"""

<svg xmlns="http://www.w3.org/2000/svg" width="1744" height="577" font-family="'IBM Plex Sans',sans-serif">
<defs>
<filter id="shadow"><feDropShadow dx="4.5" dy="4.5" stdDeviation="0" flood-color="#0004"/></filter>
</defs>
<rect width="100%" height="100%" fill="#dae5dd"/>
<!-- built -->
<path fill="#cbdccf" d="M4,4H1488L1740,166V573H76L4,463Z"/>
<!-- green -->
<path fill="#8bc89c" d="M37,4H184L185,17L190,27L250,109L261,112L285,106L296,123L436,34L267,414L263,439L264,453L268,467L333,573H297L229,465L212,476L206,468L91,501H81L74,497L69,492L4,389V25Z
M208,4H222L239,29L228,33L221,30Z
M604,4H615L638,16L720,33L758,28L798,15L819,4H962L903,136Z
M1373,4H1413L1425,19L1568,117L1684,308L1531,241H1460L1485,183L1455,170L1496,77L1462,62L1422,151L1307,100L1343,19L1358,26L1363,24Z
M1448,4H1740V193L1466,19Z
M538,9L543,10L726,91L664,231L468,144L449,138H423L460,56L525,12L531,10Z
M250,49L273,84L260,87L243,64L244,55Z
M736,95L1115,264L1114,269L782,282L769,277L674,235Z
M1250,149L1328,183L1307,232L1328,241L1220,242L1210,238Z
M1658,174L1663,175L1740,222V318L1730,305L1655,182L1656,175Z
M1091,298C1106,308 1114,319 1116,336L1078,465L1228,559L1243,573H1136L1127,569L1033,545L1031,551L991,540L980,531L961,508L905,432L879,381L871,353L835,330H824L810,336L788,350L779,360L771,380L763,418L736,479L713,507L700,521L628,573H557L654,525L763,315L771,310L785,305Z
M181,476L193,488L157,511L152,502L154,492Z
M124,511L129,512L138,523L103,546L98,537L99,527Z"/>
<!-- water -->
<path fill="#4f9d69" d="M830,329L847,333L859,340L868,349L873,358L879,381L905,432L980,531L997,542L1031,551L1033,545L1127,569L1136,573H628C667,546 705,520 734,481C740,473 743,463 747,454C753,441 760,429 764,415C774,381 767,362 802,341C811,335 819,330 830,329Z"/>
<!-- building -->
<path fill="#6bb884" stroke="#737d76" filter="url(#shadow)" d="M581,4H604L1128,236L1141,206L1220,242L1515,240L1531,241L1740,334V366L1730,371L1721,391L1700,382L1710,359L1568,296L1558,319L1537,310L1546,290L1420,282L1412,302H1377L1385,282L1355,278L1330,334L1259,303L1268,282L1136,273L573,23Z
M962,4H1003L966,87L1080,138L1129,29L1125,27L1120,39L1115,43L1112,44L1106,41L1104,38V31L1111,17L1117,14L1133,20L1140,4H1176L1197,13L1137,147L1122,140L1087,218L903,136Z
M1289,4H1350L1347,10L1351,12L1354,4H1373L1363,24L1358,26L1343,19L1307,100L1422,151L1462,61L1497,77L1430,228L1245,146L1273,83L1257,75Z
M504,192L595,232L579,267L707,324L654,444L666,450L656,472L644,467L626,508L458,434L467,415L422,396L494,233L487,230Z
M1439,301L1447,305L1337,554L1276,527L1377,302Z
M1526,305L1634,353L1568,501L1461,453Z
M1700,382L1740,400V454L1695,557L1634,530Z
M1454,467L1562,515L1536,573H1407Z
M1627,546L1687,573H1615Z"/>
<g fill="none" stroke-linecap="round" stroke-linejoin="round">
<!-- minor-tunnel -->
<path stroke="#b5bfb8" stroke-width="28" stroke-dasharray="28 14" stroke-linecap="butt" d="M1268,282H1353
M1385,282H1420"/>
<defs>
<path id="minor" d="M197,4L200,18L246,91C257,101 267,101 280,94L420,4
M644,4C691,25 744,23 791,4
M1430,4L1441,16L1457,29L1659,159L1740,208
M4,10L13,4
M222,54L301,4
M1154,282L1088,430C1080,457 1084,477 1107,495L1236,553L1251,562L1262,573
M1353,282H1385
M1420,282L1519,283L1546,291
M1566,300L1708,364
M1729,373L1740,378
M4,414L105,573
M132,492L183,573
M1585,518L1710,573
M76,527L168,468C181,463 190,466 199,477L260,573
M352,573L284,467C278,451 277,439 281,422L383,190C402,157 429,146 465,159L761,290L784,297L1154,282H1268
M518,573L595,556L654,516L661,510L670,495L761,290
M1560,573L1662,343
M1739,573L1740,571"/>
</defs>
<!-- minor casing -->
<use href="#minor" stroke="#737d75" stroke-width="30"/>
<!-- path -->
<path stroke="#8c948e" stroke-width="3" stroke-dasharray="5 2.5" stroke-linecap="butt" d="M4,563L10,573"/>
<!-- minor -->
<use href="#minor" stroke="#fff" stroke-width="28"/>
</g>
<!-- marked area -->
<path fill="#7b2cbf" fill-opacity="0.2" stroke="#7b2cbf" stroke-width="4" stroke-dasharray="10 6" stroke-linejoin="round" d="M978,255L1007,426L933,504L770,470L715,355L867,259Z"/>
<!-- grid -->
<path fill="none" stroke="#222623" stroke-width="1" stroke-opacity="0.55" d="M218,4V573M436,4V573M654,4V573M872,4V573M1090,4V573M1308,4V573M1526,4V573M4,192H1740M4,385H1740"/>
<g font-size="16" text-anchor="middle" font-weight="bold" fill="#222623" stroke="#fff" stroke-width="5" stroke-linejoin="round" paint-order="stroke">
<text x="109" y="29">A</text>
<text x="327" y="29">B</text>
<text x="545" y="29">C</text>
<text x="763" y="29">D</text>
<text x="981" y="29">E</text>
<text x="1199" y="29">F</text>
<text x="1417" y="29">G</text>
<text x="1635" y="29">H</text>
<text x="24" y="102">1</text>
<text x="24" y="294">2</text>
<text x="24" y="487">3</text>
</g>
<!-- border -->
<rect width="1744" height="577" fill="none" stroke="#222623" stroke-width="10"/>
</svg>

"""

WHAT THE TASK REQUIRES :: Lines from the entries that contain the string "filter" must be found and copied.

OUTPUT OF THE EXERCISE ::
<filter id="shadow"><feDropShadow dx="4.5" dy="4.5" stdDeviation="0" flood-color="#0004"/></filter>
<path fill="#6bb884" stroke="#737d76" filter="url(#shadow)" d="M581,4H604L1128,236L1141,206L1220,242L1515,240L1531,241L1740,334V366L1730,371L1721,391L1700,382L1710,359L1568,296L1558,319L1537,310L1546,290L1420,282L1412,302H1377L1385,282L1355,278L1330,334L1259,303L1268,282L1136,273L573,23Z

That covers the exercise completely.